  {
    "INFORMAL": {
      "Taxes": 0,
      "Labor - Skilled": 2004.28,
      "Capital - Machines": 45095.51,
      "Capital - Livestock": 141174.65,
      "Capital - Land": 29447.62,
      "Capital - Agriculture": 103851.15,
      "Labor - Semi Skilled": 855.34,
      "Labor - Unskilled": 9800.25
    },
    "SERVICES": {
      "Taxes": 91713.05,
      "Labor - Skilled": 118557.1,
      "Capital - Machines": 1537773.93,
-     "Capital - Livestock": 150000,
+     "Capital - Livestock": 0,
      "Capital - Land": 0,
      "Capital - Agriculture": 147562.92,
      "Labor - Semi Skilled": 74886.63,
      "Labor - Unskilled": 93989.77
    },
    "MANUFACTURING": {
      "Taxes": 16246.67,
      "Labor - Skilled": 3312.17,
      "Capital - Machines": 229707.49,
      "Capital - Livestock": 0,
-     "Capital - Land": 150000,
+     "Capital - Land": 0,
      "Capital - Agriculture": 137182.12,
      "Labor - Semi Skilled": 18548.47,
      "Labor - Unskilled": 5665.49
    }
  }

※ ※ ※

### Try it
Return every line from the entries above that includes the word "Machines".

### Solution to this problem
      "Capital - Machines": 45095.51,
      "Capital - Machines": 1537773.93,
      "Capital - Machines": 229707.49,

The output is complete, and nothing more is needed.